Na het ontbijt ruimden we de boel op, sloten af en stapten in de auto om richting Gorinchem te gaan. Joline had een weekendtas met sportkleren bij zich. “Jij drukt je vandaag dus van de les van Mariëtte, Kees? Ik zal het aan haar doorgeven!” “Ik zal aan haar denken schat als we met 24 knopen op de Noordzee van golf naar golf klappen. En als ze commentaar heeft, mag ze een keertje mee. Eens kijken of yoga ook helpt tegen zeeziekte…” Joline glimlachte. Bij DT nam ik afscheid van haar, pikte Rob en Henry op en reden we door naar Damen.
Allard verwelkomde ons, samen met machinist Hans en matrozen Dick en Mike. Schipper Ferry was op de brug bezig en we liepen naar hem toe. Henry kende hij nog, Rob nog niet, en die stelde zich voor. “Aha, jij bent die zoutwatergast… Welkom! Eerst naar beneden.. Koffie!” Rob keek me aan. “Kijk, hij snapt het tenminste…”

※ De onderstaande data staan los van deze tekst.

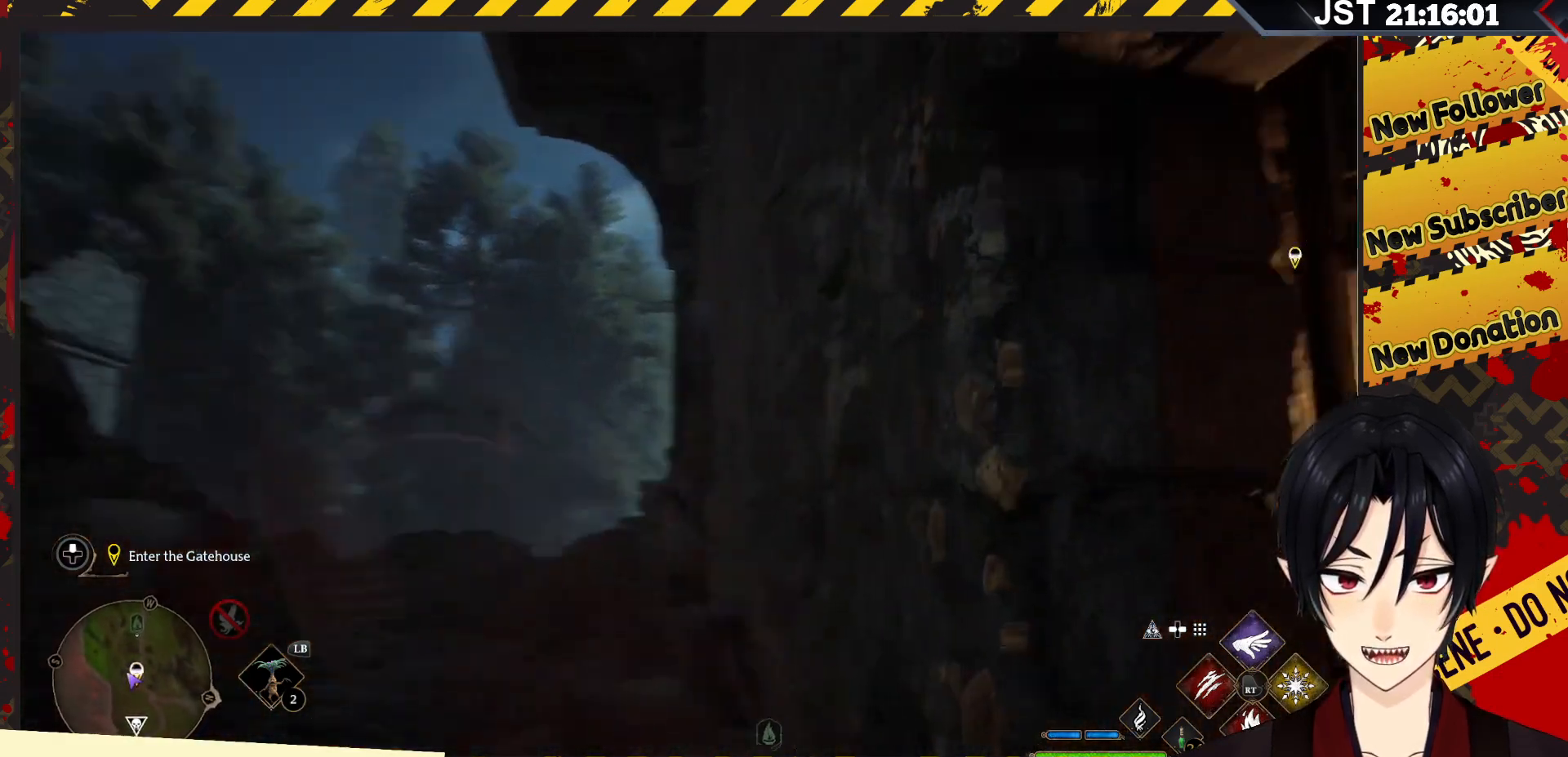
{"buttons": [], "left_stick": "up-left", "right_stick": "center", "events": [[83, "right_stick", "center"]]}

Onder de koffie vervolgde Ferry: “We volgen dezelfde route als de vorige keer, heren. De Merwede af, en bij Hoek van Holland gaan we nu in zuidelijke richting. Op zee weer een aantal proeven doen, en voor de thee weer terug in Gorinchem.” Hij grinnikte. “We hebben toestemming om op de Merwede wat sneller te varen dan normaal is toegestaan… We worden niet populair bij de vissers, vandaag. Hoewel… Die zullen er niet zoveel zijn met deze kou. Ik zou het ten minste niet in m’n hersens halen om nu met een hengeltje langs de waterkant te zitten. Je krijgt er kouwe poten van en de vissen bijten toch niet.”
Allard ging mee aan boord en even later gooiden Dick en Mike de trossen los. Ferry zette de sokken er in; met 12 knopen voeren we over de Merwede en we zagen dat we een behoorlijke golf met ons meetrokken. “Komt door de rompvorm. Bijlboeg en een nogal dikke romp. Op zee geen probleem, maar in relatief ondiep water trekken we aardig wat zog.” “Mag ik met Hans meegaan, Ferry? De vetput is mijn afdeling.” Rob vroeg het netjes. “Hé, jullie zijn aan boord om ons te voorzien van adviezen, dus wees vrij om te gaan waar je wilt. Alleen als we manoeuvreproeven op zee doen, wil ik dat óf hier op de brug, óf in de crewroom bent.”
“Oké… Dan zitten Henry en ik tot de pieren in de vetput.” Ik bleef op de brug, tot Ferry’s verbazing. “Die twee zijn prima op elkaar ingespeeld en weten meer dan ik. Henry en ik hebben de vorige keer lopen rekenen; het is nu aan Rob om die berekeningen om te zetten in praktijk. Ik hou meer van uitzicht.” Ferry grijnsde. “Ik ook. Daarom ben ik ook schipper geworden en geen machinist.”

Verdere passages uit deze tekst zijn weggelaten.